Temporal resilience and dynamics of anaerobic methane-oxidizing microbial communities to short-term changes in methane partial pressures

Abstract:

Marine sediments produce tens to hundreds of teragrams of methane annually, which is released from the seabed at thousands of cold seeps distributed globally along continental margins. Around 80-90% of this methane is consumed in shallower sediment layers before reaching the hydrosphere, in a microbially-mediated process known as anaerobic oxidation of methane (AOM) However, cold seeps appear to exhibit temporal variation in gas flux intensity, and AOM filter efficiency at cold seeps generally decreases with fluid flow rate. To our knowledge, the degree to which temporal heterogeneity in subsurface methane flux stimulates AOM community growth and adaptation to increased methane concentrations has not been investigated.

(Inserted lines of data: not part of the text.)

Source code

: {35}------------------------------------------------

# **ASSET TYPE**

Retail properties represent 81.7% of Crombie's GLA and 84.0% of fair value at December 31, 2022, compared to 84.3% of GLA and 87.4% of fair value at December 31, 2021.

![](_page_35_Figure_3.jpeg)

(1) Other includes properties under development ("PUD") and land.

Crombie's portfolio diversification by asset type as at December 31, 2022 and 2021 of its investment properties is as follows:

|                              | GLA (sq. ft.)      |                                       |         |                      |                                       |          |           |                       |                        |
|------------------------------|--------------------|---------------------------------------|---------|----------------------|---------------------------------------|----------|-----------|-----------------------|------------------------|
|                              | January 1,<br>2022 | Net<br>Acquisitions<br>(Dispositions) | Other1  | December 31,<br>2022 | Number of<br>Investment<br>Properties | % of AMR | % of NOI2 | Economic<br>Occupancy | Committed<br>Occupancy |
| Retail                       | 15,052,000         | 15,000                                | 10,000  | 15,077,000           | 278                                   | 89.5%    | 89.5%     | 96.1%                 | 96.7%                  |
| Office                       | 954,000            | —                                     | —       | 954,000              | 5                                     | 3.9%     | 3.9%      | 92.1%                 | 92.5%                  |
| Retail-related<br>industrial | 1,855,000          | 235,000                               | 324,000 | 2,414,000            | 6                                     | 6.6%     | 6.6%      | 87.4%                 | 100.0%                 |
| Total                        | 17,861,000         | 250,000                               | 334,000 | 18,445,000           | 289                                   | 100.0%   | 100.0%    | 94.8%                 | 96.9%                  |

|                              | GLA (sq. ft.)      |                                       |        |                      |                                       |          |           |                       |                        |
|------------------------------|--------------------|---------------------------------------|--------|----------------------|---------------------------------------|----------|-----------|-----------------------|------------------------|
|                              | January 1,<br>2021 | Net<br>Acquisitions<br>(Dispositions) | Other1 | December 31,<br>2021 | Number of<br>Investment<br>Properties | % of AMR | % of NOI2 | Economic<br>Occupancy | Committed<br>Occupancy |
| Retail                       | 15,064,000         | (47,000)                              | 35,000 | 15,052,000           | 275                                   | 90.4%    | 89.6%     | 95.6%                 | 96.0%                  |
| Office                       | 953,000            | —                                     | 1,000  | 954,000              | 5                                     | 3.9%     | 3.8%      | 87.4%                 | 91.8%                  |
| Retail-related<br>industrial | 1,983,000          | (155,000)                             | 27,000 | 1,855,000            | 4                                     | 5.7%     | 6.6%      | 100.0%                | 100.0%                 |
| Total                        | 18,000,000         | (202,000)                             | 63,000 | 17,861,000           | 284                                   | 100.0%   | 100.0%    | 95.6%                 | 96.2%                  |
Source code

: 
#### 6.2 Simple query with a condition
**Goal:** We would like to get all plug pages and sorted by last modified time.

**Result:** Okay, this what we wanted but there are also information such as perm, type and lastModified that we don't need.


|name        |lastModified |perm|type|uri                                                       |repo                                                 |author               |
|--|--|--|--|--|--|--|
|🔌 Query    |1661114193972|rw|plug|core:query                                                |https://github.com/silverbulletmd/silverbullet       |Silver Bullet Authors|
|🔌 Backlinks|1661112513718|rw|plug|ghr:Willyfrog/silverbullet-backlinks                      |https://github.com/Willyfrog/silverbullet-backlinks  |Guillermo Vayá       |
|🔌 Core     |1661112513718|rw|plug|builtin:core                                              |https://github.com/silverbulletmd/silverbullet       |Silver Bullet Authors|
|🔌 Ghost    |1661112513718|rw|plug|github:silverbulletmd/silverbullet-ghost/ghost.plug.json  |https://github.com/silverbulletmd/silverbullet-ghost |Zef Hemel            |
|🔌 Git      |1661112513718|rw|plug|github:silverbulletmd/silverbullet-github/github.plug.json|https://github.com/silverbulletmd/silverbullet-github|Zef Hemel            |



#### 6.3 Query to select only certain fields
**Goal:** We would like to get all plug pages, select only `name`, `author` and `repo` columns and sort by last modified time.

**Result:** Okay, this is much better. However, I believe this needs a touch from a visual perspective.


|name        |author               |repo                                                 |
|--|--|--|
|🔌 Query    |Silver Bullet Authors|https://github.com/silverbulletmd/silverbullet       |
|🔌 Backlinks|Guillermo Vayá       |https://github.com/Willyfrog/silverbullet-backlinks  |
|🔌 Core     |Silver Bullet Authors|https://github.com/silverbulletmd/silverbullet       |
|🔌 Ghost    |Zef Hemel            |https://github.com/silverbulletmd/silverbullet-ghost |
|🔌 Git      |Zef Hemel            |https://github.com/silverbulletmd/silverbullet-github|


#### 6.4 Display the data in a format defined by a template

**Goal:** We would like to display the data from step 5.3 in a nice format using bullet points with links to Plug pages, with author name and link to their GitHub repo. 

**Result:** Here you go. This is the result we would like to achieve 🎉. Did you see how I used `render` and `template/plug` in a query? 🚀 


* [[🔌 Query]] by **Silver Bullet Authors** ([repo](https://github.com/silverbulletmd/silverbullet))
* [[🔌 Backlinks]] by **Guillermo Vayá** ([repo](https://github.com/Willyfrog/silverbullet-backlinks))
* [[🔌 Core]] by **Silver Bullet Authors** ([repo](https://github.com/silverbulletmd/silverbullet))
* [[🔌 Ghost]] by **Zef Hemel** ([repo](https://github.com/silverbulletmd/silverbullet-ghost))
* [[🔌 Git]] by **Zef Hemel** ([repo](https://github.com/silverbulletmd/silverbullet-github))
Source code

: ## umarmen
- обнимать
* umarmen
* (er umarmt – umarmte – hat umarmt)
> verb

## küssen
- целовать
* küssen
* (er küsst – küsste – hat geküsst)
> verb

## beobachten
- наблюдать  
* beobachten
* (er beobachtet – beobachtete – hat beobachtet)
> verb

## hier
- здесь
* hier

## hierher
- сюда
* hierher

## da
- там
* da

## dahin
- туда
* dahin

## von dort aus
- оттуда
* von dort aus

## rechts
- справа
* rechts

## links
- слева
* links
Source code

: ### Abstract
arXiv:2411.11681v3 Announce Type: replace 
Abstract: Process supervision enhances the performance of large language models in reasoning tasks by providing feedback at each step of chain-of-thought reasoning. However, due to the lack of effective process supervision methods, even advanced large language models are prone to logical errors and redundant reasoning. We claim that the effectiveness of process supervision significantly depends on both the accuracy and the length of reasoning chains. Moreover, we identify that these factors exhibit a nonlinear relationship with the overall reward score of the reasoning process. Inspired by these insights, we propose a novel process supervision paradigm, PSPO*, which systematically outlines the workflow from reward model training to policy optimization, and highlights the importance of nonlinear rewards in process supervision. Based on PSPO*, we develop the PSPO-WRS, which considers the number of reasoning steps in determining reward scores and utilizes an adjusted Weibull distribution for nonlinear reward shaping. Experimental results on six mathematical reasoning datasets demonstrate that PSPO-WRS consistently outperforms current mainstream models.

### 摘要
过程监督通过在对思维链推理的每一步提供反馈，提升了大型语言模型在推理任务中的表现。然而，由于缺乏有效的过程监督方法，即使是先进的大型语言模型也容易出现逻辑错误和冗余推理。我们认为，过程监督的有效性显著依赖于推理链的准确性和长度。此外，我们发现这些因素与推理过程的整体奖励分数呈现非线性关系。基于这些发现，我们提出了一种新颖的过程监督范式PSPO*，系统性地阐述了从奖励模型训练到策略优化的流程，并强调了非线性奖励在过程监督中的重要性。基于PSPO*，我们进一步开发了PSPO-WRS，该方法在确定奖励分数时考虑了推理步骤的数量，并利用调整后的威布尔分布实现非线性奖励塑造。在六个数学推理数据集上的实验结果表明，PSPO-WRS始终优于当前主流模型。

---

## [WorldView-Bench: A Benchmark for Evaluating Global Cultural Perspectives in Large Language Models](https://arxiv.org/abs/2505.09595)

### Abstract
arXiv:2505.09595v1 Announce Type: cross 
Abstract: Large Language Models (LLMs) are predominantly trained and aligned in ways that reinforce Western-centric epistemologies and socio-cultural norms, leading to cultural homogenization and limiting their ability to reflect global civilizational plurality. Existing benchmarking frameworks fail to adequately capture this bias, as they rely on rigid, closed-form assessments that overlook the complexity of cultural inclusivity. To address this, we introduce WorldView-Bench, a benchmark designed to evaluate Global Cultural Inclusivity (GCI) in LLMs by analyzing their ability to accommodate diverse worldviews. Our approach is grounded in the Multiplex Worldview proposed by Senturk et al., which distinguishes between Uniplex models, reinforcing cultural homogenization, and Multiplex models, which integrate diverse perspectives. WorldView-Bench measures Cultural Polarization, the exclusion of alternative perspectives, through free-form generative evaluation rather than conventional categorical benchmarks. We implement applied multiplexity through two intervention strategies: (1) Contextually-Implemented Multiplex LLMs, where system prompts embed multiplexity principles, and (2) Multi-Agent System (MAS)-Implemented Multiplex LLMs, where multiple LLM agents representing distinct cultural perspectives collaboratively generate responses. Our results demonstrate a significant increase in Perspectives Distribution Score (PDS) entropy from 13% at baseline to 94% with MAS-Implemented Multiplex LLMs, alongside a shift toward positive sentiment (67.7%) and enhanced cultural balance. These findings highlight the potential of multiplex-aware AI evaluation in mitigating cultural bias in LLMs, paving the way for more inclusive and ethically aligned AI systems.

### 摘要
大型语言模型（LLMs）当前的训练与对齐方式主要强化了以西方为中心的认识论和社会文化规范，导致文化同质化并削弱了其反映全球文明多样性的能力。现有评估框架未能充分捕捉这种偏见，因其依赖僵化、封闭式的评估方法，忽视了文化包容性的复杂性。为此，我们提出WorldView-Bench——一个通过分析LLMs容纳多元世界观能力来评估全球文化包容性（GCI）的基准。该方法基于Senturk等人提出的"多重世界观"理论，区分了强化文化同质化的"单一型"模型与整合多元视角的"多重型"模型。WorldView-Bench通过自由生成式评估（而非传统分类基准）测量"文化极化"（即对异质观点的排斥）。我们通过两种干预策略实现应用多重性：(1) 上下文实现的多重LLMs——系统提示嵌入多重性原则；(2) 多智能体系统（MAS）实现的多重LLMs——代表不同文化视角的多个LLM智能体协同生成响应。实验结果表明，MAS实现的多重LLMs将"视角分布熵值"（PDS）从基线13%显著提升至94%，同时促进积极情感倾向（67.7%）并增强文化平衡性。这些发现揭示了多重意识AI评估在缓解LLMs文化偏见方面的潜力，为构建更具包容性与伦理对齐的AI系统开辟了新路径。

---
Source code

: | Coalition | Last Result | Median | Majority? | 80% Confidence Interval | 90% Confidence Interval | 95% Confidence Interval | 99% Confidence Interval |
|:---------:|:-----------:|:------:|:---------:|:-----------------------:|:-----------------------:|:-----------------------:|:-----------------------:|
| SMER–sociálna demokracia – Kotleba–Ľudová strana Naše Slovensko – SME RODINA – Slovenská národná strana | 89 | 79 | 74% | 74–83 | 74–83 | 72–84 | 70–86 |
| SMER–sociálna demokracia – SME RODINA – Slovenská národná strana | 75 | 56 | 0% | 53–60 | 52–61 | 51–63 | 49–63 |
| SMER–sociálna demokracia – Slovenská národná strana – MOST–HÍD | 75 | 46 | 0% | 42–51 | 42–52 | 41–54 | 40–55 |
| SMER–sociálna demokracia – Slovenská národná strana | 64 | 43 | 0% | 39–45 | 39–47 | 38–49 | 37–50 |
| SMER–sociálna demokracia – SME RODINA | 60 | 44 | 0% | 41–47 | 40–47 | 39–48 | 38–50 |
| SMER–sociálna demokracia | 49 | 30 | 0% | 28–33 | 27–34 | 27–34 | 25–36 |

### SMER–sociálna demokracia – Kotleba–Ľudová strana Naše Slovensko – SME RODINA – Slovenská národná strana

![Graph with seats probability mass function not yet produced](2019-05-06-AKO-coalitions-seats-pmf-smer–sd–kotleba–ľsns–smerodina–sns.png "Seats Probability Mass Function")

Static high-pressure bioreactors were used to incubate sulfate-methane transition zone (SMTZ) and methanogenic zone sediments underlying a Mediterranean mud volcano gas flare under in situ temperature and pressure at 8 MPa methane. Sulfide production rates of 0.4 µmol/cm³/day in both sediment regimes after 4 months of incubation suggested the resilience of the marine subsurface methane filter may extend well below the SMTZ (40 cm). Similar incubations of SMTZ samples from below a gas flare off Svalbard at saturating (3.8 MPa) and 0.2 MPa methane are being sampled after 1 week, 4 weeks, and 4 months; sulfide production rates of 8-18 nmol/cm³/day were first observed after 4 weeks of incubation. Sediment samples at all specified time points for both sets of incubations were collected for nucleic acid extraction and cell fixation. Anaerobic methanotrophic archaea (ANME) and sulfate-reducing bacteria (SRB) are expected dominant taxa in enriched and non-enriched communities. 16S rDNA community analysis is expected to reveal additional microbial players involved in the short-term adaptation to higher methane partial pressures in the marine subsurface. Increased AOM community activity (RNA/DNA ratio) and copy numbers of methane cycling transcripts (mcrA, dsrAB) are anticipated at longer enrichments and higher methane concentrations. A more thorough understanding of AOM community dynamics in response to changes in methane concentrations is expected to yield more accurate carbon cycling models pertaining to the world’s largest reduced carbon reservoir.